What this enables next
The TUI makes it easier to run evaluations in smaller, budget-aware batches.
For example, I can create one managed run with:
- random baseline
- scripted expert baseline
- open-source model targets
- frontier model targets
Then I can execute only one target today, pause cleanly, and continue tomorrow. If a provider becomes unstable, I can stop that target without deleting the whole run.

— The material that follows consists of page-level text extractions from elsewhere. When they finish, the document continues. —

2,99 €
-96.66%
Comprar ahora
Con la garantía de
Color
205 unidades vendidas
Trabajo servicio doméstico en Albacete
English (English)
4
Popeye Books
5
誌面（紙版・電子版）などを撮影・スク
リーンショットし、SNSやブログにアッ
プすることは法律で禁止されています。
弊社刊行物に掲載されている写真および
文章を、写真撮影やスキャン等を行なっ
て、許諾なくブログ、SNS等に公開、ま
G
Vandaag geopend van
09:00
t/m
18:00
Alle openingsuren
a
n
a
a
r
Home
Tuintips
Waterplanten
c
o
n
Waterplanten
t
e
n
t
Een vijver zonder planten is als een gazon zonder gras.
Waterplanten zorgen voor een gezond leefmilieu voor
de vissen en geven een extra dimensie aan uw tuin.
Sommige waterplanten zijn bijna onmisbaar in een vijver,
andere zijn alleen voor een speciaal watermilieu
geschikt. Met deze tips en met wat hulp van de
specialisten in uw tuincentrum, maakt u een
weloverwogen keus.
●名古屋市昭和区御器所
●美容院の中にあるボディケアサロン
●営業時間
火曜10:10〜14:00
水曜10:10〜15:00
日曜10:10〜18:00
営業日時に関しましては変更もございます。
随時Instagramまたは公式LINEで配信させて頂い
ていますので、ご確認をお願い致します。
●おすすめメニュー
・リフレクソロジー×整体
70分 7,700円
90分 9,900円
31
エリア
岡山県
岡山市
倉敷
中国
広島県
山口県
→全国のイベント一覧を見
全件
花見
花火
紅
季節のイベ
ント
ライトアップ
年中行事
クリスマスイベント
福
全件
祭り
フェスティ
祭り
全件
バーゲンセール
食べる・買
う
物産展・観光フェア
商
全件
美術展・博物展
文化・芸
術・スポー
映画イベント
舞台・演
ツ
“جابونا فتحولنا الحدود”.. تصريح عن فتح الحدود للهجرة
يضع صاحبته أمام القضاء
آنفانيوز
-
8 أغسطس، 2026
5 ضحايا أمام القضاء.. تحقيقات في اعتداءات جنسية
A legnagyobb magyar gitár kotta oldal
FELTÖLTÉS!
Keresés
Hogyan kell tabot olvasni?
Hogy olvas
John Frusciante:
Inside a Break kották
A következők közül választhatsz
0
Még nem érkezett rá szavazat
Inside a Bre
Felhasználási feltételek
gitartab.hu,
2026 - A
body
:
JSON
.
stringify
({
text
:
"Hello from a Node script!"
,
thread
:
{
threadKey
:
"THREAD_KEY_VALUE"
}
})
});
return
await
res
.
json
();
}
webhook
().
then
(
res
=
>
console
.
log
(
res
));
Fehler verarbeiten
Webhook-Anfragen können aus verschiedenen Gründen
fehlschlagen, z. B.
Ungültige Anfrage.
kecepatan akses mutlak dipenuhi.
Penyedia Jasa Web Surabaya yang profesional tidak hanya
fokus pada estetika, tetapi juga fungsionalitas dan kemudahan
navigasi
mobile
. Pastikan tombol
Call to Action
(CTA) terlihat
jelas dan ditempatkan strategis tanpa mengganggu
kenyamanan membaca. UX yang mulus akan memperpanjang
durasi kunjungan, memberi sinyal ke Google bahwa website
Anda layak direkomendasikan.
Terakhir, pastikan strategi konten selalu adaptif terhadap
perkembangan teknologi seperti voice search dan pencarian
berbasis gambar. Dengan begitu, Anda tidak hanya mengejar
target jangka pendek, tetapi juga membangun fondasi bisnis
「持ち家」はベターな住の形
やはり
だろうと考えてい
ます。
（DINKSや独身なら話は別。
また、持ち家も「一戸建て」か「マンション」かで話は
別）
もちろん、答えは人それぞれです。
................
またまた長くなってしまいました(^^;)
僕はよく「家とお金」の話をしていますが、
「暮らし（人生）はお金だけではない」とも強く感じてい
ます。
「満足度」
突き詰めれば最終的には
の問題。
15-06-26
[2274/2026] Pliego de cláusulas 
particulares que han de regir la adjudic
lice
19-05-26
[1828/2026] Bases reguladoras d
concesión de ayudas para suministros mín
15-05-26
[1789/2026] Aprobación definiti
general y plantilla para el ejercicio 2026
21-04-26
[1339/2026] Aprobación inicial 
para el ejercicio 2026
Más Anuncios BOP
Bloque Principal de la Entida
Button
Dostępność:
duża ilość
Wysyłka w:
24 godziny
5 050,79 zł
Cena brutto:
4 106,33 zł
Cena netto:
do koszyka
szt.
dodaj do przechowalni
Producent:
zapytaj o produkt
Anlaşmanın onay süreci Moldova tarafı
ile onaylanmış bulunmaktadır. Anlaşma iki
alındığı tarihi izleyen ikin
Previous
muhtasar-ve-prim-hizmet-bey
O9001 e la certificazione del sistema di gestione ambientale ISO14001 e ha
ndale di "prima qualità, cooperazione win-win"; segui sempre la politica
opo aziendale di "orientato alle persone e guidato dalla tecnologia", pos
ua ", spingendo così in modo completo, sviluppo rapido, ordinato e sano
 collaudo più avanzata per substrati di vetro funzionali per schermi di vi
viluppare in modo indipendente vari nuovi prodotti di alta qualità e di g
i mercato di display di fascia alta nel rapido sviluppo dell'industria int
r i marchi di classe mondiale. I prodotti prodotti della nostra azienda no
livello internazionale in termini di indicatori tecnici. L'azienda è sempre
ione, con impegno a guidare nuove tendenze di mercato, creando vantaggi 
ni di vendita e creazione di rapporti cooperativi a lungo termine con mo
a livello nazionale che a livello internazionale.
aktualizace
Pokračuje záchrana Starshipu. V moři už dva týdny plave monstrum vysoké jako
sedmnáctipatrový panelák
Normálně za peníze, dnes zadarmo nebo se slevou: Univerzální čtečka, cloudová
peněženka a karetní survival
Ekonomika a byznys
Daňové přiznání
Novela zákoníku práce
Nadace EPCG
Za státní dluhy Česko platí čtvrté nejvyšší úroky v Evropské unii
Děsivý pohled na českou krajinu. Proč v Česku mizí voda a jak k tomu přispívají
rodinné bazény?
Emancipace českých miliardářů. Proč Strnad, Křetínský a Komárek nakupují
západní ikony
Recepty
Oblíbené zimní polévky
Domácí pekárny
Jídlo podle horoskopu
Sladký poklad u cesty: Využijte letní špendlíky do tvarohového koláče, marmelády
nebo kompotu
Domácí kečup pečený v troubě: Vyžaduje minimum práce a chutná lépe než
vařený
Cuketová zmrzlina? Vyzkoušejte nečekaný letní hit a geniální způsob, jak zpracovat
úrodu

If I need to add a model later, I can add it to the same run folder.
This should make future result posts more reproducible:
- the command is stored
- the output JSON is stored
- the logs are stored
- the target summary is stored
- the combined summary can be rebuilt
That is a small but important step toward a benchmark that can support public technical reports instead of one-off screenshots.
Current status
SRE-Zero now has:
- 40 deterministic incident-response tasks
- 5 simulated services
- structured actions
- partial-credit rewards
- random and scripted baselines
- LLM baseline adapters
- provider retry and cooldown controls
- resumable evaluation JSONs
- a managed-run terminal UI
The next step is to use this harness to collect cleaner model runs under a more stable provider setup.
I am deliberately not treating every early sweep as a leaderboard. For now, the more important result is that the benchmark infrastructure is becoming reliable enough to support careful comparisons later.